4. Армен Аванесян, Анке Хенниг. Поэтика настоящего времени / пер. с нем. Б. Скуратова. М.: РГГУ, 2014.
Берлинские соавторы — скорее теоретик «(ретро)формализма» и скорее спекулятивный философ — объединили усилия для того, чтобы применить уже к литературе некоторые лингвистические интуиции о самообращенном характере знака и грамматике времени. Если обычно в прозе признаки акта высказывания (в настоящем) скрадывались для благополучного переноса читателя в вымышленный мир (прошлого), то с какого-то момента рассказчик выходит из своего грамматического укрытия и не только обнаруживает свое присутствие, порой сбивающее с толку персонажей, но и использует при этом настоящее время, как будто все, о чем он говорит, еще не произошло, а происходит прямо здесь, за его письменным столом, или как будто он ведет трансляцию с места действия. Такой литературный стриминг был изобретен одновременно советской «литературой факта» и немецким модернизмом, но может оказаться полезным и в том числе для понимания того, как устроена грамматика современных протестов. Новая книга авторов, еще не переведенная на русский, посвящена спекулятивной онтологии языка, сознания и мозга. Отрывок из нее (а также диалог с авторами) можно прочитать в позапрошлом выпуске журнала «Транслит».

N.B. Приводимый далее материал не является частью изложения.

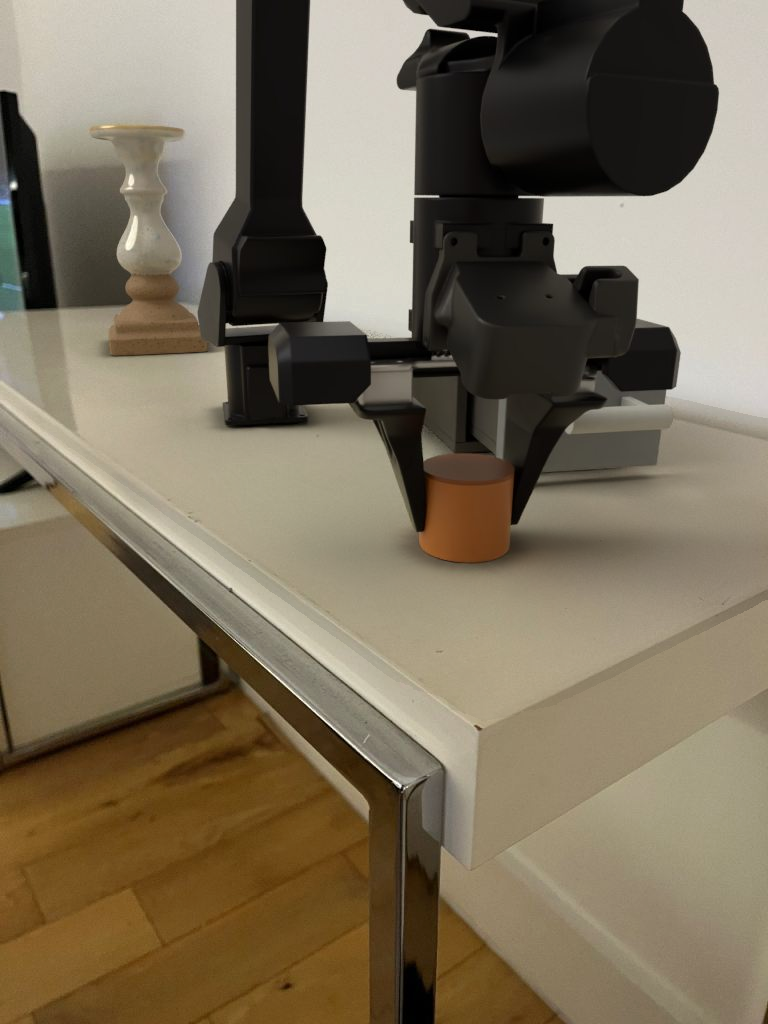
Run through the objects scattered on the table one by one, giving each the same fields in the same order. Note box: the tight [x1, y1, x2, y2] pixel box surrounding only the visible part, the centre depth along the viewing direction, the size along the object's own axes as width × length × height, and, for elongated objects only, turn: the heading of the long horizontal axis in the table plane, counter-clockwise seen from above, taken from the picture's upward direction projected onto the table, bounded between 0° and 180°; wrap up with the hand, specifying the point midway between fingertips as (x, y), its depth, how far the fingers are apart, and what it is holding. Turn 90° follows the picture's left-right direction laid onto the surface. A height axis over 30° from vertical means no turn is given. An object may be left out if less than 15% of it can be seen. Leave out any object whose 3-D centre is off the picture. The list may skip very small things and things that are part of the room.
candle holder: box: [89, 124, 209, 356], centre depth 95 cm, size 11×11×24 cm
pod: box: [418, 453, 514, 564], centre depth 41 cm, size 5×5×4 cm
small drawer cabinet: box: [413, 356, 491, 454], centre depth 63 cm, size 13×12×9 cm
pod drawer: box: [466, 371, 675, 473], centre depth 53 cm, size 16×10×7 cm, turn 12°
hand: (464, 526), depth 42 cm, fingers closed on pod, 4 cm apart
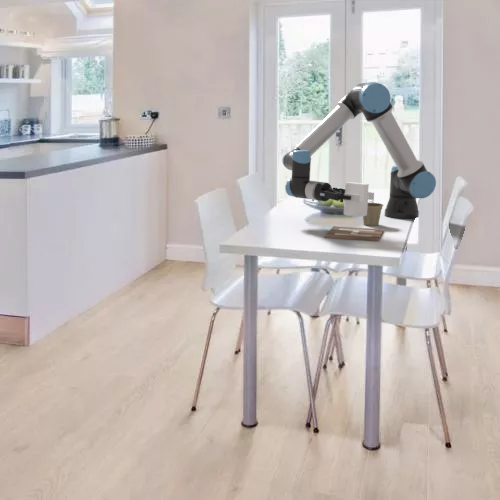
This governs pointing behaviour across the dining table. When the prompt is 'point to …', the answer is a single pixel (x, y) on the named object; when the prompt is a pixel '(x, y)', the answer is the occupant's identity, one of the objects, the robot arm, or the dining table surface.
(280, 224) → the dining table surface
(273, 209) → the dining table surface
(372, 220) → the flower pot
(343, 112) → the robot arm
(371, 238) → the letter board
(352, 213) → the base with upright slab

5. Эдуард Лукоянов. Зеленая линия. СПб.: Порядок слов, 2017.
Поэтический сборник молодого московского поэта, который не только чувствителен к постсоветской политической повестке (причем не только российской, но и к Приднестровью, Нагорному Карабаху и т.д.), но и активно пользуется в своих текстах дейктическими операторами, с помощью которых, видимо, только и можно описать этот опыт («такого X в России нет»), о чем я и пишу в своем предисловии к ней. За издание предыдущей книги Эдуарда «Хочется какого-то культурного терроризма…» мне было предъявлено административное обвинение, и пришлось, как в старом добром XIX веке, разъяснять в суде отличие непосредственного использования выражений (use) от «притворного» в поэзии (mention), тем самым знакомя судей Центрального района Петербурга с наследием британского аналитического философа Джона Лэнгшоу Остина.